## ABOUT THIS TASK:
Repeat word for word everything from the line that contains "### <font color=#0099ff>10." down to the line that contains "<font color=#000000>明亡于天启", including both of those lines.

[Stored entries]
▶

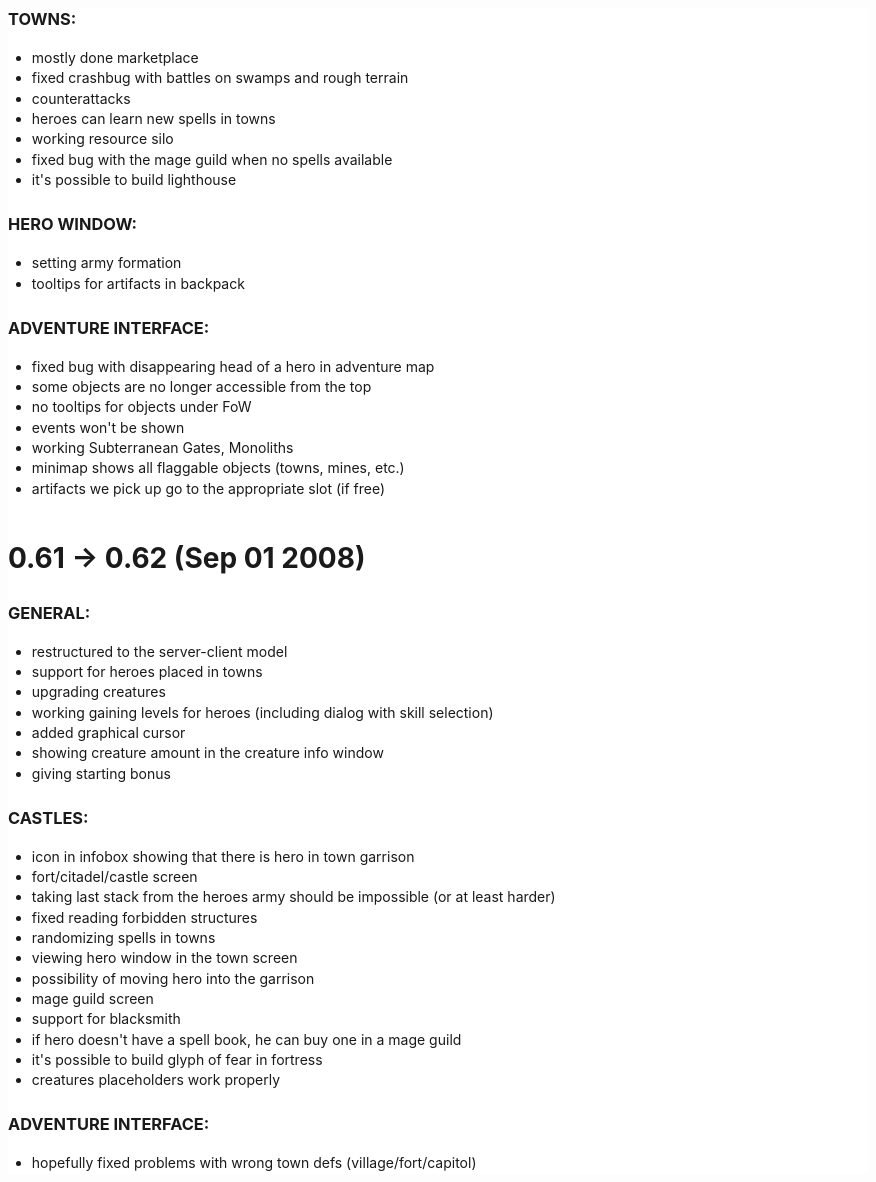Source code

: ### TOWNS:
* mostly done marketplace 
* fixed crashbug with battles on swamps and rough terrain
* counterattacks 
* heroes can learn new spells in towns
* working resource silo
* fixed bug with the mage guild when no spells available
* it's possible to build lighthouse

### HERO WINDOW:
* setting army formation
* tooltips for artifacts in backpack

### ADVENTURE INTERFACE:
* fixed bug with disappearing head of a hero in adventure map
* some objects are no longer accessible from the top 
* no tooltips for objects under FoW
* events won't be shown
* working Subterranean Gates, Monoliths
* minimap shows all flaggable objects (towns, mines, etc.) 
* artifacts we pick up go to the appropriate slot (if free)

# 0.61 -> 0.62 (Sep 01 2008)

### GENERAL:
* restructured to the server-client model
* support for heroes placed in towns
* upgrading creatures
* working gaining levels for heroes (including dialog with skill selection)
* added graphical cursor
* showing creature amount in the creature info window
* giving starting bonus

### CASTLES:
* icon in infobox showing that there is hero in town garrison
* fort/citadel/castle screen
* taking last stack from the heroes army should be impossible (or at least harder)
* fixed reading forbidden structures
* randomizing spells in towns
* viewing hero window in the town screen
* possibility of moving hero into the garrison
* mage guild screen 
* support for blacksmith
* if hero doesn't have a spell book, he can buy one in a mage guild
* it's possible to build glyph of fear in fortress
* creatures placeholders work properly

### ADVENTURE INTERFACE:
* hopefully fixed problems with wrong town defs (village/fort/capitol)
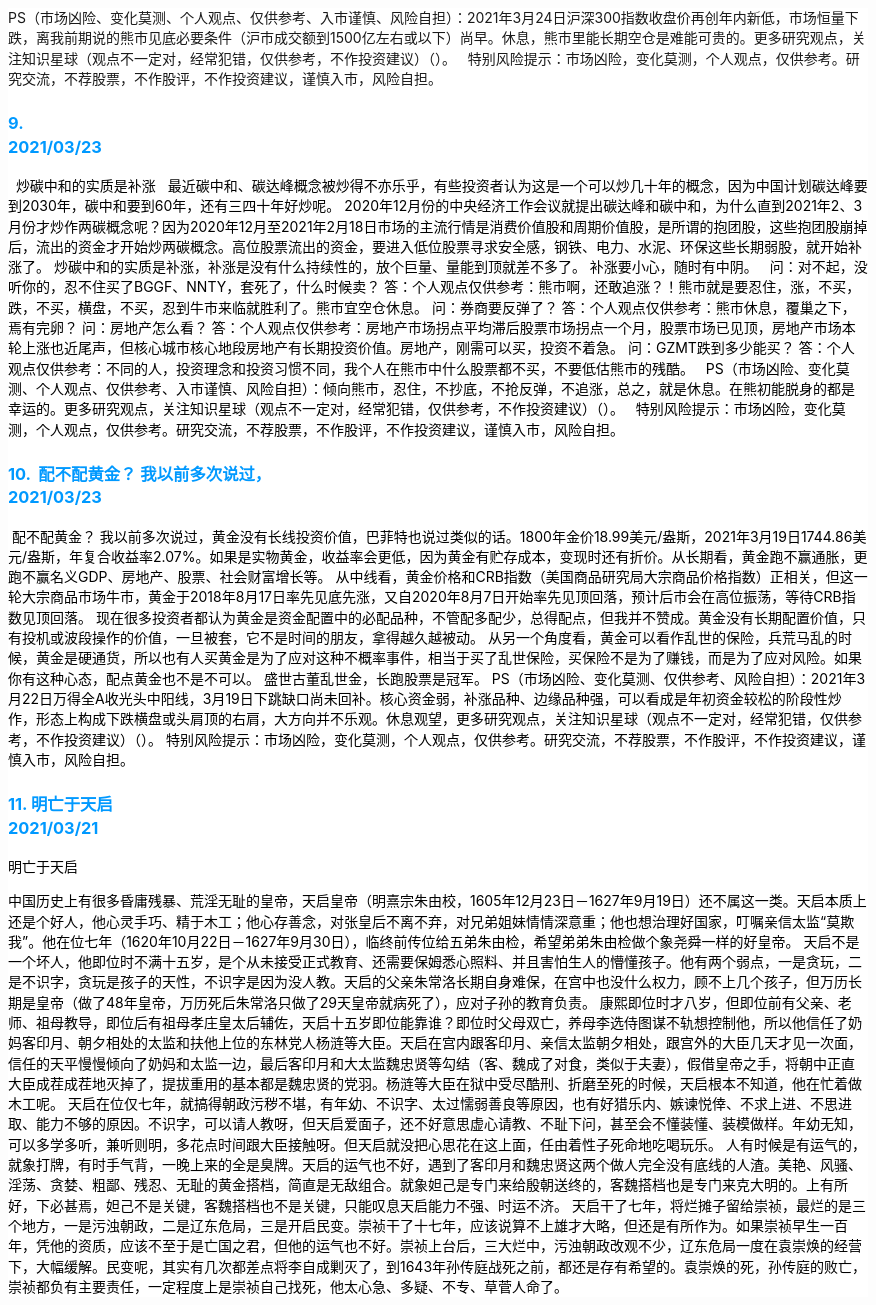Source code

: PS（市场凶险、变化莫测、个人观点、仅供参考、入市谨慎、风险自担）：2021年3月24日沪深300指数收盘价再创年内新低，市场恒量下跌，离我前期说的熊市见底必要条件（沪市成交额到1500亿左右或以下）尚早。休息，熊市里能长期空仓是难能可贵的。更多研究观点，关注知识星球（观点不一定对，经常犯错，仅供参考，不作投资建议）（<e type="web" href="https%3A%2F%2Ft.zsxq.com%2FNvNvrjI" title="https%3A%2F%2Ft.zsxq.com%2FNvNvrjI" />）。
 
特别风险提示：市场凶险，变化莫测，个人观点，仅供参考。研究交流，不荐股票，不作股评，不作投资建议，谨慎入市，风险自担。
 <br/></font>


### <font color=#0099ff>9.  <br/>2021/03/23</font>

<font color=#000000> 
炒碳中和的实质是补涨
 
最近碳中和、碳达峰概念被炒得不亦乐乎，有些投资者认为这是一个可以炒几十年的概念，因为中国计划碳达峰要到2030年，碳中和要到60年，还有三四十年好炒呢。
2020年12月份的中央经济工作会议就提出碳达峰和碳中和，为什么直到2021年2、3月份才炒作两碳概念呢？因为2020年12月至2021年2月18日市场的主流行情是消费价值股和周期价值股，是所谓的抱团股，这些抱团股崩掉后，流出的资金才开始炒两碳概念。高位股票流出的资金，要进入低位股票寻求安全感，钢铁、电力、水泥、环保这些长期弱股，就开始补涨了。
炒碳中和的实质是补涨，补涨是没有什么持续性的，放个巨量、量能到顶就差不多了。
补涨要小心，随时有中阴。
 
问：对不起，没听你的，忍不住买了BGGF、NNTY，套死了，什么时候卖？
答：个人观点仅供参考：熊市啊，还敢追涨？！熊市就是要忍住，涨，不买，跌，不买，横盘，不买，忍到牛市来临就胜利了。熊市宜空仓休息。
问：券商要反弹了？
答：个人观点仅供参考：熊市休息，覆巢之下，焉有完卵？
问：房地产怎么看？
答：个人观点仅供参考：房地产市场拐点平均滞后股票市场拐点一个月，股票市场已见顶，房地产市场本轮上涨也近尾声，但核心城市核心地段房地产有长期投资价值。房地产，刚需可以买，投资不着急。
问：GZMT跌到多少能买？
答：个人观点仅供参考：不同的人，投资理念和投资习惯不同，我个人在熊市中什么股票都不买，不要低估熊市的残酷。
 
PS（市场凶险、变化莫测、个人观点、仅供参考、入市谨慎、风险自担）：倾向熊市，忍住，不抄底，不抢反弹，不追涨，总之，就是休息。在熊初能脱身的都是幸运的。更多研究观点，关注知识星球（观点不一定对，经常犯错，仅供参考，不作投资建议）（<e type="web" href="https%3A%2F%2Ft.zsxq.com%2FNvNvrjI" title="https%3A%2F%2Ft.zsxq.com%2FNvNvrjI" />）。
 
特别风险提示：市场凶险，变化莫测，个人观点，仅供参考。研究交流，不荐股票，不作股评，不作投资建议，谨慎入市，风险自担。
 <br/></font>


### <font color=#0099ff>10.  配不配黄金？ 我以前多次说过，<br/>2021/03/23</font>

<font color=#000000> 配不配黄金？ 我以前多次说过，黄金没有长线投资价值，巴菲特也说过类似的话。1800年金价18.99美元/盎斯，2021年3月19日1744.86美元/盎斯，年复合收益率2.07%。如果是实物黄金，收益率会更低，因为黄金有贮存成本，变现时还有折价。从长期看，黄金跑不赢通胀，更跑不赢名义GDP、房地产、股票、社会财富增长等。 从中线看，黄金价格和CRB指数（美国商品研究局大宗商品价格指数）正相关，但这一轮大宗商品市场牛市，黄金于2018年8月17日率先见底先涨，又自2020年8月7日开始率先见顶回落，预计后市会在高位振荡，等待CRB指数见顶回落。 现在很多投资者都认为黄金是资金配置中的必配品种，不管配多配少，总得配点，但我并不赞成。黄金没有长期配置价值，只有投机或波段操作的价值，一旦被套，它不是时间的朋友，拿得越久越被动。 从另一个角度看，黄金可以看作乱世的保险，兵荒马乱的时候，黄金是硬通货，所以也有人买黄金是为了应对这种不概率事件，相当于买了乱世保险，买保险不是为了赚钱，而是为了应对风险。如果你有这种心态，配点黄金也不是不可以。 盛世古董乱世金，长跑股票是冠军。 PS（市场凶险、变化莫测、仅供参考、风险自担）：2021年3月22日万得全A收光头中阳线，3月19日下跳缺口尚未回补。核心资金弱，补涨品种、边缘品种强，可以看成是年初资金较松的阶段性炒作，形态上构成下跌横盘或头肩顶的右肩，大方向并不乐观。休息观望，更多研究观点，关注知识星球（观点不一定对，经常犯错，仅供参考，不作投资建议）（<e type="web" href="https%3A%2F%2Ft.zsxq.com%2FNvNvrjI" title="https%3A%2F%2Ft.zsxq.com%2FNvNvrjI" />）。 特别风险提示：市场凶险，变化莫测，个人观点，仅供参考。研究交流，不荐股票，不作股评，不作投资建议，谨慎入市，风险自担。 <br/></font>


### <font color=#0099ff>11. 明亡于天启<br/>2021/03/21</font>

<font color=#000000>明亡于天启

中国历史上有很多昏庸残暴、荒淫无耻的皇帝，天启皇帝（明熹宗朱由校，1605年12月23日－1627年9月19日）还不属这一类。天启本质上还是个好人，他心灵手巧、精于木工；他心存善念，对张皇后不离不弃，对兄弟姐妹情情深意重；他也想治理好国家，叮嘱亲信太监“莫欺我”。他在位七年（1620年10月22日－1627年9月30日），临终前传位给五弟朱由检，希望弟弟朱由检做个象尧舜一样的好皇帝。
天启不是一个坏人，他即位时不满十五岁，是个从未接受正式教育、还需要保姆悉心照料、并且害怕生人的懵懂孩子。他有两个弱点，一是贪玩，二是不识字，贪玩是孩子的天性，不识字是因为没人教。天启的父亲朱常洛长期自身难保，在宫中也没什么权力，顾不上几个孩子，但万历长期是皇帝（做了48年皇帝，万历死后朱常洛只做了29天皇帝就病死了），应对子孙的教育负责。
康熙即位时才八岁，但即位前有父亲、老师、祖母教导，即位后有祖母孝庄皇太后辅佐，天启十五岁即位能靠谁？即位时父母双亡，养母李选侍图谋不轨想控制他，所以他信任了奶妈客印月、朝夕相处的太监和扶他上位的东林党人杨涟等大臣。天启在宫内跟客印月、亲信太监朝夕相处，跟宫外的大臣几天才见一次面，信任的天平慢慢倾向了奶妈和太监一边，最后客印月和大太监魏忠贤等勾结（客、魏成了对食，类似于夫妻），假借皇帝之手，将朝中正直大臣成茬成茬地灭掉了，提拔重用的基本都是魏忠贤的党羽。杨涟等大臣在狱中受尽酷刑、折磨至死的时候，天启根本不知道，他在忙着做木工呢。
天启在位仅七年，就搞得朝政污秽不堪，有年幼、不识字、太过懦弱善良等原因，也有好猎乐内、嫉谏悦倖、不求上进、不思进取、能力不够的原因。不识字，可以请人教呀，但天启爱面子，还不好意思虚心请教、不耻下问，甚至会不懂装懂、装模做样。年幼无知，可以多学多听，兼听则明，多花点时间跟大臣接触呀。但天启就没把心思花在这上面，任由着性子死命地吃喝玩乐。
人有时候是有运气的，就象打牌，有时手气背，一晚上来的全是臭牌。天启的运气也不好，遇到了客印月和魏忠贤这两个做人完全没有底线的人渣。美艳、风骚、淫荡、贪婪、粗鄙、残忍、无耻的黄金搭档，简直是无敌组合。就象妲己是专门来给殷朝送终的，客魏搭档也是专门来克大明的。上有所好，下必甚焉，妲己不是关键，客魏搭档也不是关键，只能叹息天启能力不强、时运不济。
天启干了七年，将烂摊子留给崇祯，最烂的是三个地方，一是污浊朝政，二是辽东危局，三是开启民变。崇祯干了十七年，应该说算不上雄才大略，但还是有所作为。如果崇祯早生一百年，凭他的资质，应该不至于是亡国之君，但他的运气也不好。崇祯上台后，三大烂中，污浊朝政改观不少，辽东危局一度在袁崇焕的经营下，大幅缓解。民变呢，其实有几次都差点将李自成剿灭了，到1643年孙传庭战死之前，都还是存有希望的。袁崇焕的死，孙传庭的败亡，崇祯都负有主要责任，一定程度上是崇祯自己找死，他太心急、多疑、不专、草菅人命了。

◀

## COMPLETED EXERCISE:
### <font color=#0099ff>10.  配不配黄金？ 我以前多次说过，<br/>2021/03/23</font>

<font color=#000000> 配不配黄金？ 我以前多次说过，黄金没有长线投资价值，巴菲特也说过类似的话。1800年金价18.99美元/盎斯，2021年3月19日1744.86美元/盎斯，年复合收益率2.07%。如果是实物黄金，收益率会更低，因为黄金有贮存成本，变现时还有折价。从长期看，黄金跑不赢通胀，更跑不赢名义GDP、房地产、股票、社会财富增长等。 从中线看，黄金价格和CRB指数（美国商品研究局大宗商品价格指数）正相关，但这一轮大宗商品市场牛市，黄金于2018年8月17日率先见底先涨，又自2020年8月7日开始率先见顶回落，预计后市会在高位振荡，等待CRB指数见顶回落。 现在很多投资者都认为黄金是资金配置中的必配品种，不管配多配少，总得配点，但我并不赞成。黄金没有长期配置价值，只有投机或波段操作的价值，一旦被套，它不是时间的朋友，拿得越久越被动。 从另一个角度看，黄金可以看作乱世的保险，兵荒马乱的时候，黄金是硬通货，所以也有人买黄金是为了应对这种不概率事件，相当于买了乱世保险，买保险不是为了赚钱，而是为了应对风险。如果你有这种心态，配点黄金也不是不可以。 盛世古董乱世金，长跑股票是冠军。 PS（市场凶险、变化莫测、仅供参考、风险自担）：2021年3月22日万得全A收光头中阳线，3月19日下跳缺口尚未回补。核心资金弱，补涨品种、边缘品种强，可以看成是年初资金较松的阶段性炒作，形态上构成下跌横盘或头肩顶的右肩，大方向并不乐观。休息观望，更多研究观点，关注知识星球（观点不一定对，经常犯错，仅供参考，不作投资建议）（<e type="web" href="https%3A%2F%2Ft.zsxq.com%2FNvNvrjI" title="https%3A%2F%2Ft.zsxq.com%2FNvNvrjI" />）。 特别风险提示：市场凶险，变化莫测，个人观点，仅供参考。研究交流，不荐股票，不作股评，不作投资建议，谨慎入市，风险自担。 <br/></font>


### <font color=#0099ff>11. 明亡于天启<br/>2021/03/21</font>

<font color=#000000>明亡于天启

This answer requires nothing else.